20. HW architectures
Mar 22, 2021
Symmetric multiprocessing
Symmetric multiprocessing (SMP) involves a multiprocessor computer hardware and software architecture where two or more identical processors are connected to a single, shared main memory, have full access to all input and output devices, and are controlled by a single operating system instance that treats all processors equally, reserving none for special purposes. Most multiprocessor systems today use an SMP architecture.
Crossbar architecture
In 1970s: IBM built mainframe computers realizing it is a bottleneck → how to improve?
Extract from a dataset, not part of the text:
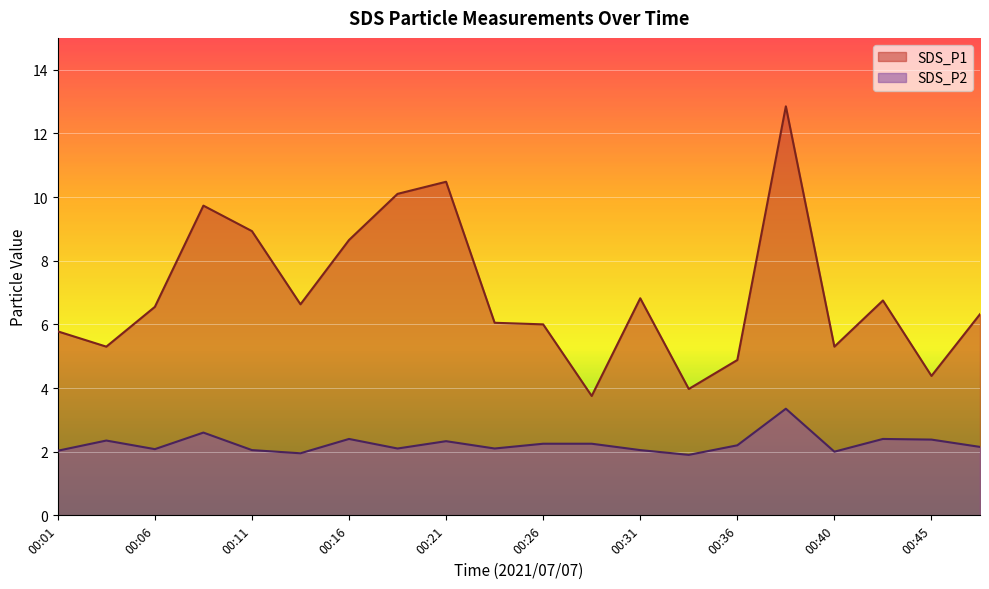

Which label corresponds to the smallest value in the chart?

00:33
Crossbar architecture with switch at each intersection.
- uses source routing to navigate and to exchange data
- 4 processors can access 4 banks of data concurrently
- this system does not scale well due to hardware cost
Hardware cost of crossbar:
\(HW\$ = c_1 \cdot P + c_2 \cdot \text{Memory} + c_3 \cdot \Omega(P^2)\)
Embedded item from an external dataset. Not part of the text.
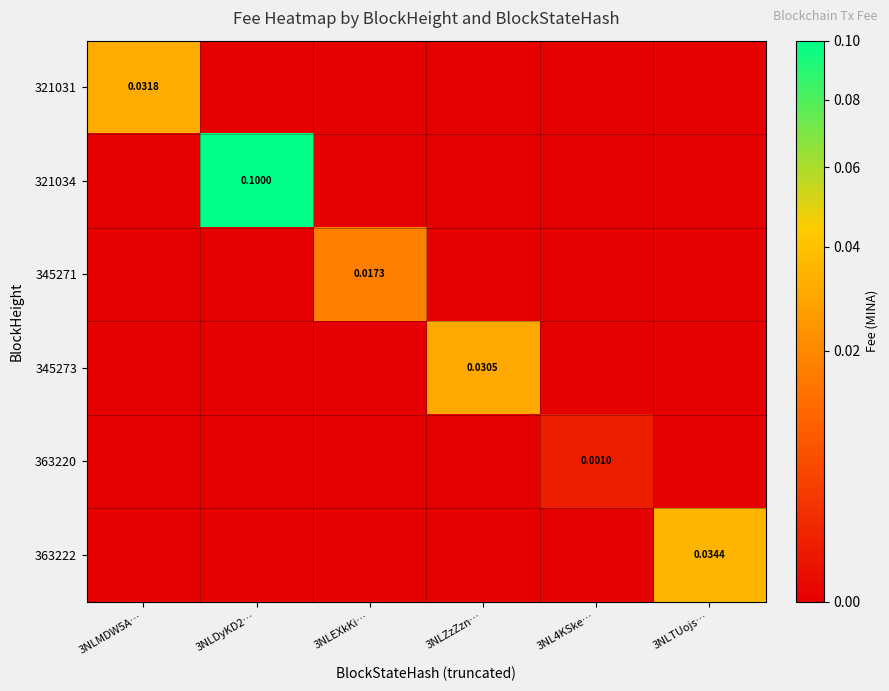

The value of 345271 at 3NLZzZzn… is 0.0. True or false?

True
Hardware cost for parallel:
\(HW\$ = c_1 \cdot P + c_2 \cdot \text{Memory} + c_3 \cdot \text{wire} = \Theta(P)\)
Another idea: cut crossbars by half
\(HW\$ = c_1 \cdot P + c_2 \cdot \text{Memory} + c_3 \cdot \Omega(\frac{P^2}{2})\)
Asymptotically not better but from a practical standpoint this is a significant saving.
Linear processor array
Next suggestion: make a linear processor array (also called systolic array).
\(HW\$ = c_1 \cdot P + c_2 \cdot \text{Memory} + c_3 \cdot \text{Wires}\)
Assume we have a PRAM \(P=N\), \(W = P \cdot T_P\). Simulate sequential processor doing DO-ALL. How does P get data from 1? Need:
- \(P-1\) steps to read
- 1 step to compute, and
- \(P-1\) steps to write
Simulation time: \(T = (P-1 \cdot T_P)\)
Simulation work: \(W = \Theta(P^2) \cdot T_P\)
This is not a good algorithm for this architecture, but the algorithm itself is still good. This architecture may be suitable from specialized problems, not for general purpose problems. One suitable application is zero-time sorter.